Believers in the Lord they were, for sure, those men and women in great number who were added, more than ever, to the apostles. They did not cease to believe in God’s gentle providence. Seeing the signs and wonders done among the people at the hands of the apostles, these men and women sought healing or cure, either for themselves or for others, and thus showed their belief in a God who cares.
In effect, believers then are the blessed poor, those who humbly recognize their need and are not motivated by greed. Believers are those who, far from imposing themselves and their beliefs on others, are able rather to reach out of their own little selves, their doubts and certainties, their very limited senses, and recognize someone bigger, more sensitive and more provident than themselves, and welcome others, including women, as partners in service. Believers are those who acknowledge that there is more to Jesus, to truth, to revelation and its signs and wonders, than can be recounted in books and explained in whatever available earthly forum by any earthly magisterium.
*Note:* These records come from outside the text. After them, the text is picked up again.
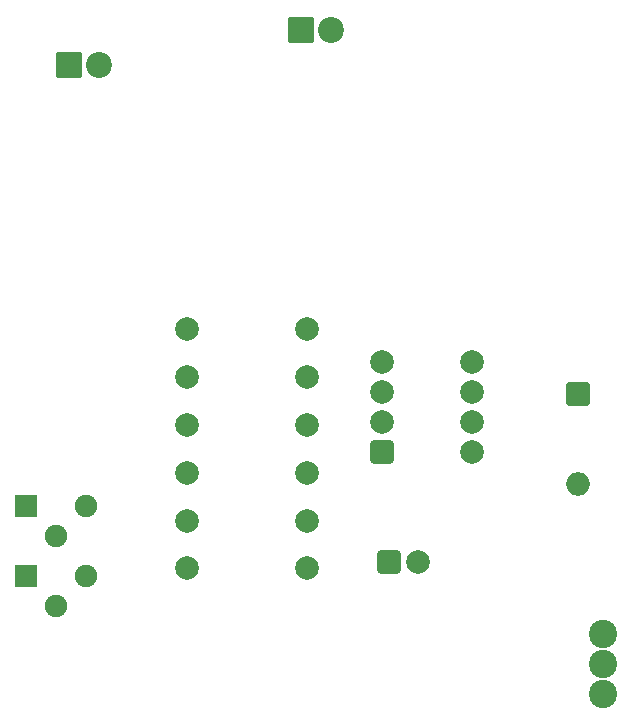
<source format=gbr>
%TF.GenerationSoftware,KiCad,Pcbnew,9.0.6*%
%TF.CreationDate,2025-11-30T13:40:04+01:00*%
%TF.ProjectId,Pinguin,50696e67-7569-46e2-9e6b-696361645f70,rev?*%
%TF.SameCoordinates,Original*%
%TF.FileFunction,Soldermask,Top*%
%TF.FilePolarity,Negative*%
%FSLAX46Y46*%
G04 Gerber Fmt 4.6, Leading zero omitted, Abs format (unit mm)*
G04 Created by KiCad (PCBNEW 9.0.6) date 2025-11-30 13:40:04*
%MOMM*%
%LPD*%
G01*
G04 APERTURE LIST*
G04 Aperture macros list*
%AMRoundRect*
0 Rectangle with rounded corners*
0 $1 Rounding radius*
0 $2 $3 $4 $5 $6 $7 $8 $9 X,Y pos of 4 corners*
0 Add a 4 corners polygon primitive as box body*
4,1,4,$2,$3,$4,$5,$6,$7,$8,$9,$2,$3,0*
0 Add four circle primitives for the rounded corners*
1,1,$1+$1,$2,$3*
1,1,$1+$1,$4,$5*
1,1,$1+$1,$6,$7*
1,1,$1+$1,$8,$9*
0 Add four rect primitives between the rounded corners*
20,1,$1+$1,$2,$3,$4,$5,0*
20,1,$1+$1,$4,$5,$6,$7,0*
20,1,$1+$1,$6,$7,$8,$9,0*
20,1,$1+$1,$8,$9,$2,$3,0*%
G04 Aperture macros list end*
%ADD10RoundRect,0.312500X-0.687500X-0.687500X0.687500X-0.687500X0.687500X0.687500X-0.687500X0.687500X0*%
%ADD11C,2.000000*%
%ADD12C,2.400000*%
%ADD13RoundRect,0.200000X-0.750000X-0.750000X0.750000X-0.750000X0.750000X0.750000X-0.750000X0.750000X0*%
%ADD14C,1.900000*%
%ADD15RoundRect,0.200000X-0.800000X0.800000X-0.800000X-0.800000X0.800000X-0.800000X0.800000X0.800000X0*%
%ADD16O,2.000000X2.000000*%
%ADD17RoundRect,0.200000X-0.900000X-0.900000X0.900000X-0.900000X0.900000X0.900000X-0.900000X0.900000X0*%
%ADD18C,2.200000*%
G04 APERTURE END LIST*
D10*
%TO.C,NE555*%
X113800000Y-102250000D03*
D11*
X113800000Y-99710000D03*
X113800000Y-97170000D03*
X113800000Y-94630000D03*
X121420000Y-94630000D03*
X121420000Y-97170000D03*
X121420000Y-99710000D03*
X121420000Y-102250000D03*
%TD*%
D12*
%TO.C,S1*%
X132450000Y-122700000D03*
X132450000Y-120160000D03*
X132450000Y-117620000D03*
%TD*%
D11*
%TO.C,R7*%
X97220000Y-95900000D03*
X107380000Y-95900000D03*
%TD*%
%TO.C,R6*%
X97220000Y-99950000D03*
X107380000Y-99950000D03*
%TD*%
%TO.C,R5*%
X97220000Y-104000000D03*
X107380000Y-104000000D03*
%TD*%
%TO.C,R4*%
X97220000Y-108050000D03*
X107380000Y-108050000D03*
%TD*%
%TO.C,R3*%
X97220000Y-112100000D03*
X107380000Y-112100000D03*
%TD*%
%TO.C,R1off1*%
X97220000Y-91850000D03*
X107380000Y-91850000D03*
%TD*%
D13*
%TO.C,Q2*%
X83650000Y-106800000D03*
D14*
X86190000Y-109340000D03*
X88730000Y-106800000D03*
%TD*%
D13*
%TO.C,Q1*%
X83650000Y-112742385D03*
D14*
X86190000Y-115282385D03*
X88730000Y-112742385D03*
%TD*%
D15*
%TO.C,1N4148*%
X130400000Y-97300000D03*
D16*
X130400000Y-104920000D03*
%TD*%
D17*
%TO.C,D2*%
X87250000Y-69500000D03*
D18*
X89790000Y-69500000D03*
%TD*%
D17*
%TO.C,D1*%
X106950000Y-66500000D03*
D18*
X109490000Y-66500000D03*
%TD*%
D10*
%TO.C,C1*%
X114350000Y-111550000D03*
D11*
X116850000Y-111550000D03*
%TD*%
M02*

</source>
Believers are those who share with other believers the distress, the kingdom and the endurance they all have in Jesus, and are, therefore, graced with revelation for the common good, as the Lord looks with favor on their lowliness.
Believers, ultimately, are those who do as Jesus has done, washing others’ feet, serving rather than being served, giving their lives for others, and eating the bread and drinking the cup of the Lord without failing to discern the body lest they eat and drink judgment on themselves (Jn. 13:15; Mt. 20: 28; 1 Cor. 11:23-29).